Naturally, my wife and I were overjoyed at the news, and I set about to be a better person and please God (in my own strength, of course). After several months of relentlessly pursuing my plan, I failed at every turn. The Lord had miraculously healed my son and I couldn’t even keep the simple promises I made. I was disgusted with myself and slipped into a deep depression.
At the point of my brokenness, when I could do no more in my own strength, God brought a strong Christian man into my path. This godly man gently ministered to me in my time of need and provided me with tapes about the inerrancy of the Bible and the Creation vs. Evolution debate. Halfway through the tape series, I realized that every word in the Bible was true and could be trusted. And for the first time in my life, I understood who Jesus was—God’s one and only Son sacrificed for my sins—and that salvation was a gift from God, not earned in any way. I fell on my knees in my living room (in front of the TV of all places) and gave my life to Jesus Christ.
Immediately I wanted to know what God’s Word said. I devoured the Bible, reading it every chance I got. I praise God for the work He’s done with my family and me. All three of my children have accepted Christ as their Savior, as well as both my parents. Now it is my desire to share the message of God’s grace and redemptive power to anyone who will listen.
Thank you for your books. I’ve read the Night Watchman books and just finished Rolling Thunder. This book touched a sore spot in me because I have a family torn apart by unforgiveness. It’s such a tragedy but I was reminded once again as the Holy Spirit spoke to me through this book that God can heal anything and anyone. Reading has always been one of my coping tools in life and I thank you and other Christian writers for realistice, life-changing fiction.

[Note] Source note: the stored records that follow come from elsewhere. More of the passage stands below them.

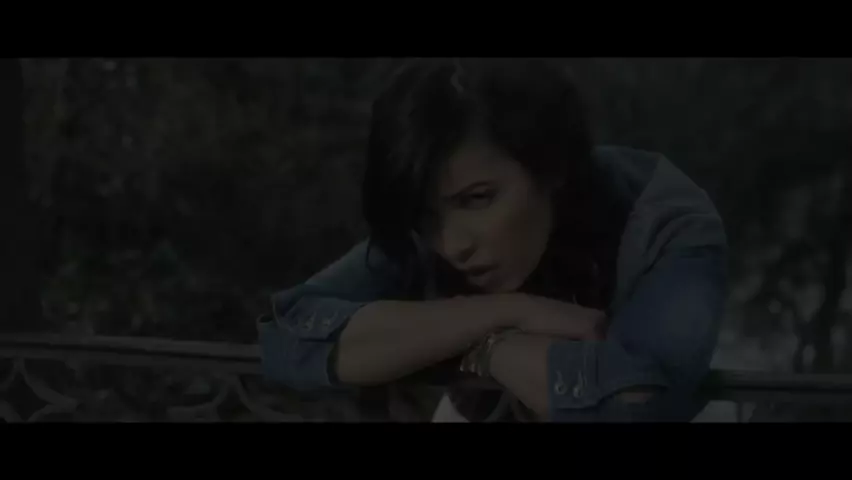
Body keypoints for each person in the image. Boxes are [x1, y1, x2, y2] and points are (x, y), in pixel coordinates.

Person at [258, 58, 728, 422]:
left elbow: (632, 406)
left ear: (551, 165)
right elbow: (288, 335)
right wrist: (502, 318)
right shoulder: (431, 232)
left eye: (478, 199)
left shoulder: (664, 219)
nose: (452, 246)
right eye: (426, 217)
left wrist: (466, 344)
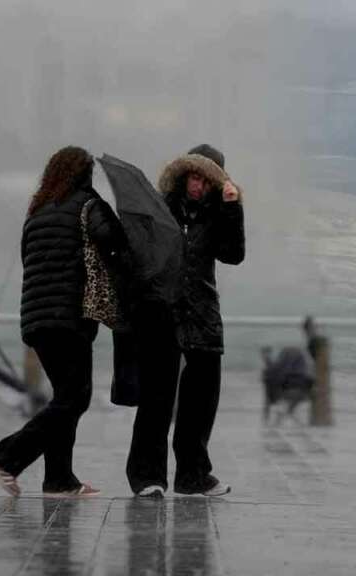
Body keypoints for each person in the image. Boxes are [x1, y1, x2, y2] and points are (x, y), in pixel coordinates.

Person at [0, 146, 129, 498]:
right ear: (84, 175)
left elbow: (28, 259)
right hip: (69, 318)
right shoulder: (88, 205)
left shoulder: (36, 212)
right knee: (75, 398)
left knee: (64, 397)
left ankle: (59, 480)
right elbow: (115, 242)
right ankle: (6, 455)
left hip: (36, 319)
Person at [126, 144, 245, 498]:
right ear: (183, 175)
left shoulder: (218, 212)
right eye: (193, 176)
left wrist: (232, 208)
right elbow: (143, 254)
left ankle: (193, 476)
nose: (197, 185)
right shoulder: (161, 209)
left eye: (205, 179)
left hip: (203, 314)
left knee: (200, 402)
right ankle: (147, 476)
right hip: (163, 313)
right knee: (156, 400)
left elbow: (233, 255)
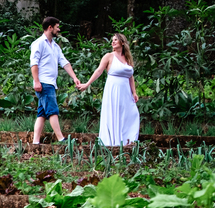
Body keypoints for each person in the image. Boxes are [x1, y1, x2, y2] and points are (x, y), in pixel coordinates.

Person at [30, 17, 86, 145]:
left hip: (50, 83)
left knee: (42, 113)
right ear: (50, 27)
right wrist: (37, 81)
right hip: (44, 83)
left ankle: (35, 142)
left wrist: (74, 77)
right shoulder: (38, 43)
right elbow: (34, 64)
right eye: (57, 27)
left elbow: (64, 62)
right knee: (52, 110)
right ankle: (61, 139)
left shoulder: (55, 46)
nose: (58, 29)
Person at [81, 33, 140, 148]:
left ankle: (128, 140)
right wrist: (87, 84)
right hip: (113, 89)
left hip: (126, 91)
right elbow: (99, 71)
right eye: (112, 40)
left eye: (115, 40)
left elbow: (130, 76)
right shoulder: (109, 56)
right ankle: (112, 142)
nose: (113, 42)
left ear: (122, 42)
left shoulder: (127, 58)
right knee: (114, 113)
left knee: (132, 113)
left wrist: (134, 92)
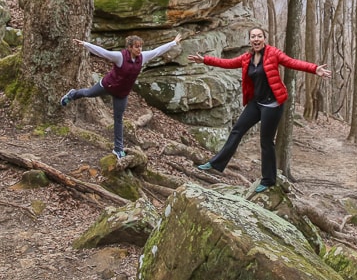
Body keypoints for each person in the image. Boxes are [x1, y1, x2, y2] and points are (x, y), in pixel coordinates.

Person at [187, 27, 331, 193]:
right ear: (250, 40)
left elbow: (292, 62)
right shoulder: (247, 58)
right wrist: (204, 60)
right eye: (253, 37)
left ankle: (268, 179)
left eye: (259, 36)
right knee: (237, 130)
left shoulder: (273, 53)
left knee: (266, 141)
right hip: (256, 103)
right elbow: (227, 63)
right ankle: (216, 163)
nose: (256, 39)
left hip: (273, 104)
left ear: (264, 38)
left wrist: (314, 69)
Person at [62, 33, 181, 159]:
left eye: (140, 47)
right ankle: (72, 94)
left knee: (118, 120)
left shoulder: (143, 57)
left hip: (121, 94)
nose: (139, 49)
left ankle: (118, 149)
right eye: (136, 47)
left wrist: (173, 42)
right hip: (107, 85)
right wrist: (86, 44)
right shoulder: (120, 57)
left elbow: (157, 51)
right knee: (88, 93)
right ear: (129, 47)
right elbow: (103, 52)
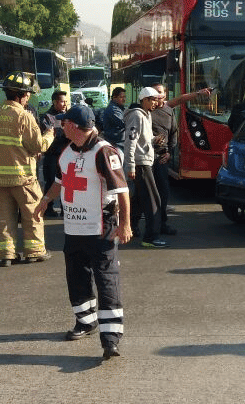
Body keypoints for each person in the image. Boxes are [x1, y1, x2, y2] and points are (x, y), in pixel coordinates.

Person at [34, 104, 133, 361]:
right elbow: (59, 182)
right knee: (76, 277)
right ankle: (85, 321)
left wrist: (126, 224)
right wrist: (46, 200)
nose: (61, 126)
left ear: (74, 127)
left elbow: (122, 191)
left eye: (64, 123)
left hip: (101, 228)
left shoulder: (104, 151)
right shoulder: (66, 151)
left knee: (106, 279)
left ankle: (111, 338)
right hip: (74, 230)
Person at [0, 71, 55, 267]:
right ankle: (34, 251)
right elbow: (37, 146)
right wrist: (50, 134)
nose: (29, 97)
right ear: (21, 95)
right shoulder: (24, 116)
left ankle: (7, 255)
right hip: (23, 179)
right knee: (32, 214)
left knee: (4, 218)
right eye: (28, 93)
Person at [148, 84, 213, 237]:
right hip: (146, 159)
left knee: (163, 193)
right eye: (156, 93)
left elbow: (173, 134)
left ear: (165, 94)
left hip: (162, 158)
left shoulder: (168, 109)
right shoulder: (145, 110)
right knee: (143, 194)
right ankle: (136, 224)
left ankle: (161, 224)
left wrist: (170, 153)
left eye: (161, 92)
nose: (159, 96)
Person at [123, 86, 167, 248]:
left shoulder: (145, 114)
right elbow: (131, 140)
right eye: (153, 100)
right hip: (141, 163)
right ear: (144, 100)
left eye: (157, 99)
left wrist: (154, 139)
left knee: (140, 199)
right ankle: (151, 237)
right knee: (152, 199)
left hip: (144, 161)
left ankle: (132, 226)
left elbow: (141, 139)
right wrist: (131, 166)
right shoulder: (137, 115)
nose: (156, 103)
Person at [40, 90, 70, 217]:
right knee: (51, 182)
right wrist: (62, 133)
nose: (64, 104)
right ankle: (48, 208)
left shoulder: (68, 116)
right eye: (62, 101)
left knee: (67, 183)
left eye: (66, 101)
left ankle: (66, 209)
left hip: (66, 155)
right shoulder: (47, 117)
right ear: (54, 102)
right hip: (52, 155)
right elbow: (47, 135)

Thank you for the kind words, Karen. I’m so glad you’ve enjoyed the books. Take care, and God bless!
Mark, I landed on your web page tonight through a circuitous route. It’s unfortunate that, although we’re both men writing Christian fiction in the suspense/mystery/thriller genre we’ve never met in person. Maybe we’ll remedy that at a future ACFW meeting. Meanwhile, I need to start reading your books.
Blessings,
Richard
Richard, thanks for dropping by. I do hope we get a chance to run into each other. I’ll be looking for your books now. Take care, and God bless!
Mark, i have thoroughly enjoyed all 5 of your books. You have a real gift for writing, once I start one of your books I can’t put it down until I have finished it. I do hope you will continue the Night Watchman series, it is one of my all time favorite series. The characters are so interesting and stories captivating. I really appreciate the spiritual content of your stories as well. There are many “christian” authors/books that leave that aspect out of their books but yours never fail. Thank you again for all the enjoyment you have brought be with your stories, I so look forward to your next books!
Bob,
Thank you so much! I’m really glad you’ve enjoyed the books. As it stands right now, I don’t have another book coming out in the Ray Quinn series, but you never know. Take care, and God bless!
Just finished “From the Belly of the Dragon”, and I can finally breath again! I so appreciate a mystery/action book whose characters are Christians. I feel like I learn a bit about God from each of them. I’ve ordered the other books of yours, so I’m looking forward to them coming soon! Thank you again!